(Saved data entries)
* * * * * * *
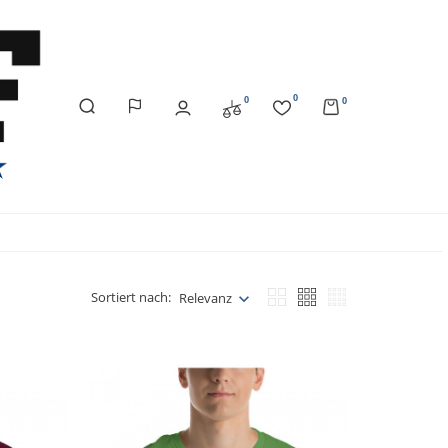
0
0
0
Sortiert nach:
Relevanz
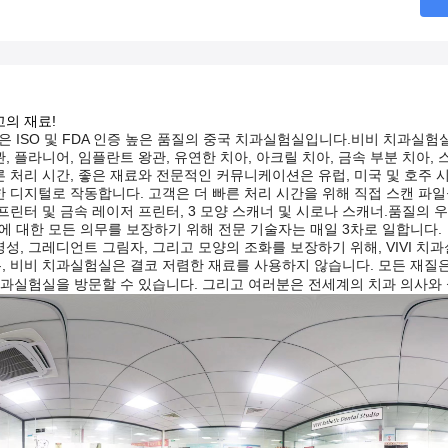
고의 재료!
 ISO 및 FDA 인증 높은 품질의 중국 치과실험실입니다.비비 치과실험
, 플라니어, 임플란트 왕관, 유연한 치아, 아크릴 치아, 금속 부분 치아, 스냅
른 처리 시간, 좋은 재료와 전문적인 커뮤니케이션은 유럽, 미국 및 호주
한 디지털로 작동합니다. 고객은 더 빠른 처리 시간을 위해 직접 스캔 파일
 프린터 및 금속 레이저 프린터, 3 모양 스캐너 및 시로나 스캐너.품질의
 대한 모든 의무를 보장하기 위해 전문 기술자는 매일 3차로 일합니다.
명성, 그레디언트 그림자, 그리고 모양의 조화를 보장하기 위해, VIVI 치
, 비비 치과실험실은 결코 저렴한 재료를 사용하지 않습니다. 모든 재질
 치과실험실을 방문할 수 있습니다. 그리고 여러분은 전세계의 치과 의사와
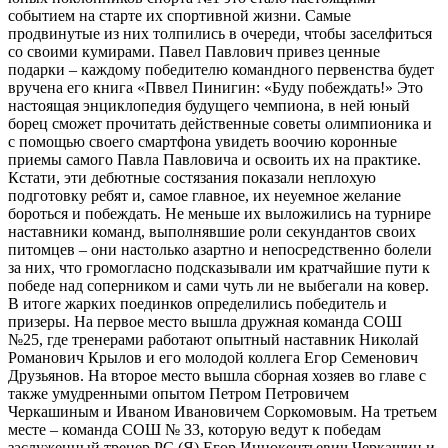
событием на старте их спортивной жизни. Самые
продвинутые из них толпились в очереди, чтобы заселфиться
со своими кумирами. Павел Павлович привез ценные
подарки – каждому победителю командного первенства будет
вручена его книга «Пввел Пинигин: «Буду побеждать!» Это
настоящая энциклопедия будущего чемпиона, в ней юный
борец сможет прочитать действенные советы олимпионика и
с помощью своего смартфона увидеть воочию коронные
приемы самого Павла Павловича и освоить их на практике.
Кстати, эти дебютные состязания показали неплохую
подготовку ребят и, самое главное, их неуемное желание
бороться и побеждать. Не меньше их выложились на турнире
наставники команд, выполнявшие роли секундантов своих
питомцев – они настолько азартно и непосредственно болели
за них, что громогласно подсказывали им кратчайшие пути к
победе над соперником и сами чуть ли не выбегали на ковер.
В итоге жарких поединков определились победитель и
призеры. На первое место вышла дружная команда СОШ
№25, где тренерами работают опытный наставник Николай
Романович Крылов и его молодой коллега Егор Семенович
Друзьянов. На второе место вышла сборная хозяев во главе с
также умудренными опытом Петром Петровичем
Черкашиным и Иваном Ивановичем Соркомовым. На третьем
месте – команда СОШ № 33, которую ведут к победам
заслуженный тренер РС (Я) Егор Иннокентьевич Черкашин и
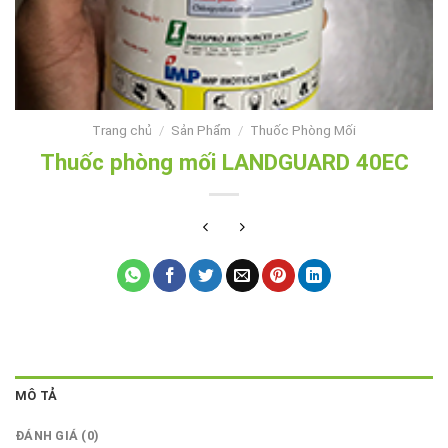
Trang chủ
/
Sản Phẩm
/
Thuốc Phòng Mối
Thuốc phòng mối LANDGUARD 40EC
MÔ TẢ
ĐÁNH GIÁ (0)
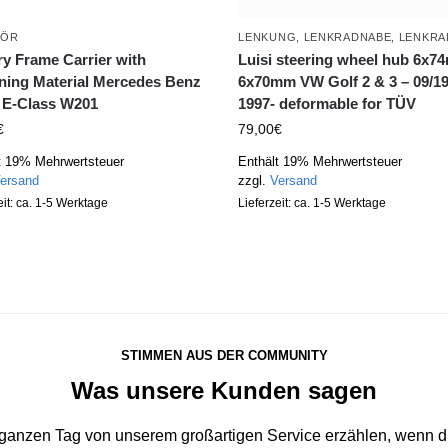
HÖR
LENKUNG
,
LENKRADNABE
,
LENKRA
ry Frame Carrier with
Luisi steering wheel hub 6x
ning Material Mercedes Benz
6x70mm VW Golf 2 & 3 – 09/19
 E-Class W201
1997- deformable for TÜV
€
79,00
€
t 19% Mehrwertsteuer
Enthält 19% Mehrwertsteuer
ersand
zzgl.
Versand
eit: ca. 1-5 Werktage
Lieferzeit: ca. 1-5 Werktage
STIMMEN AUS DER COMMUNITY
Was unsere Kunden sagen
 ganzen Tag von unserem großartigen Service erzählen, wenn du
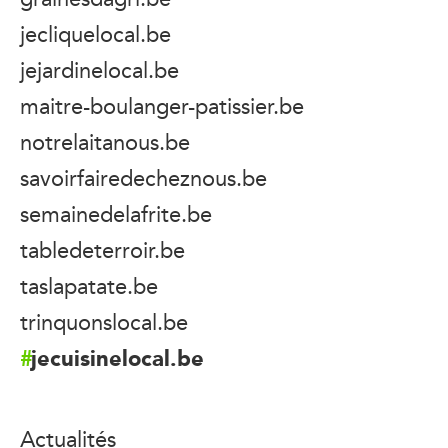
jecliquelocal.be
jejardinelocal.be
maitre-boulanger-patissier.be
notrelaitanous.be
savoirfairedecheznous.be
semainedelafrite.be
tabledeterroir.be
taslapatate.be
trinquonslocal.be
jecuisinelocal.be
Actualités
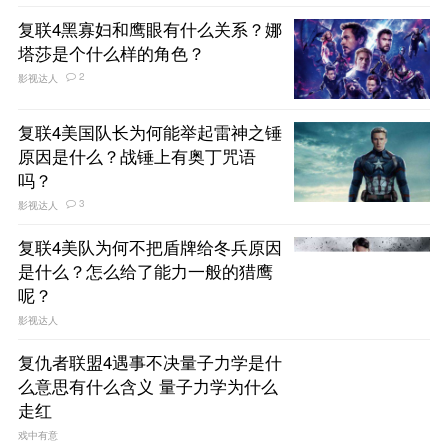
复联4黑寡妇和鹰眼有什么关系？娜
塔莎是个什么样的角色？
2
影视达人
复联4美国队长为何能举起雷神之锤
原因是什么？战锤上有奥丁咒语
吗？
3
影视达人
复联4美队为何不把盾牌给冬兵原因
是什么？怎么给了能力一般的猎鹰
呢？
影视达人
复仇者联盟4遇事不决量子力学是什
么意思有什么含义 量子力学为什么
走红
戏中有意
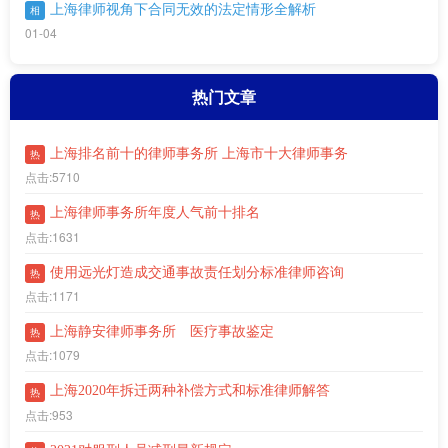
上海律师视角下合同无效的法定情形全解析
相
01-04
热门文章
上海排名前十的律师事务所 上海市十大律师事务
热
点击:5710
上海律师事务所年度人气前十排名
热
点击:1631
使用远光灯造成交通事故责任划分标准律师咨询
热
点击:1171
上海静安律师事务所 医疗事故鉴定
热
点击:1079
上海2020年拆迁两种补偿方式和标准律师解答
热
点击:953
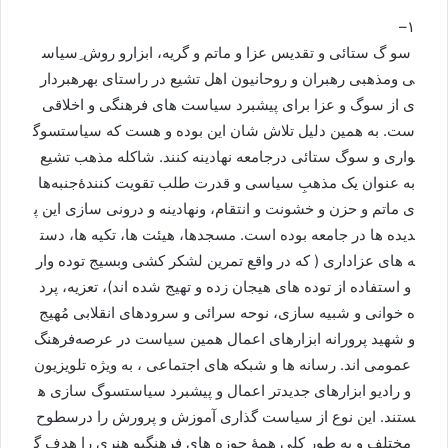
–
۱
سو
گ
ستائی
و
تقدیس
عزا
و
ماتم
و
گریه،
ابزارو
روش
ِسیاس
ی
ومذهبی
رهبران
و
روحانیون
اهل
تشیع
در
راستای
بهره
بردار
ی
از
سوگ
و
عزا
برای
پیشبرد
سیاست
های
فرهنگی
و
اخلاقی
ست
.
به
همین
دلیل
تلاش
شان
این
بوده
و
هست
که
سیاست
سوگ
واری
و
سوگ
ستائی
درجامعه
نهادینه
کنند
.
شاکله
‌
مذهب
تشیع
به
عنوان
یک
مذهبِ
سیاسی
و
قدرت
طلب
تقویت
کنندۀ
جنبه
ها
ی
ماتم
و
حزن
و
خشونت
و
انتقام،
ونهادینه
و
درونی
سازی
این
پ
دیده
ها
در
جامعه
بوده
است
.
مسجدها،
هیئت
ها،
تکیه
ها
،
دست
ه
های
عزاداری
(
که
در
واقع
تمرین
لشکر
کشی
وبسیج
توده
وار
و
استفاده
از
توده
های
هیجان
زده
و
تهیج
شده
اند
)
،
تعزیه
،
پرد
ه
خوانی
و
شبیه
سازی،
نوحه
سرائی
و
سرودهای
انقلابی
مُهیج
و
شهید
پرورانه
ابزارهای
اعمال
همین
سیاست
در
عرصه
فرهنگ
عمومی
اند
.
رسانه
ها
و
شبکه
های
اجتماعی
،
به
ویژه
تلویزیون
و
رادیو
ابزارهای
جدیدتر
اعمال
و
پیشبرد
سیاست
سوگ
سازی
ه
ستند
.
این
نوع
از
سیاست
گذاری
آموزش
و
پرورش
را
درسطوح
مختلف
و
به
طور
کلی
همۀ
حوزه
های
فرهنگی
و
هنری
را
هدف
گ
* * * * * * *
[PROBLEM STATEMENT] Pick out every line in the rows above that contains the word "Mehrwertsteuer", and treat case as significant.

[TASK ANSWER]
t 19% Mehrwertsteuer
Enthält 19% Mehrwertsteuer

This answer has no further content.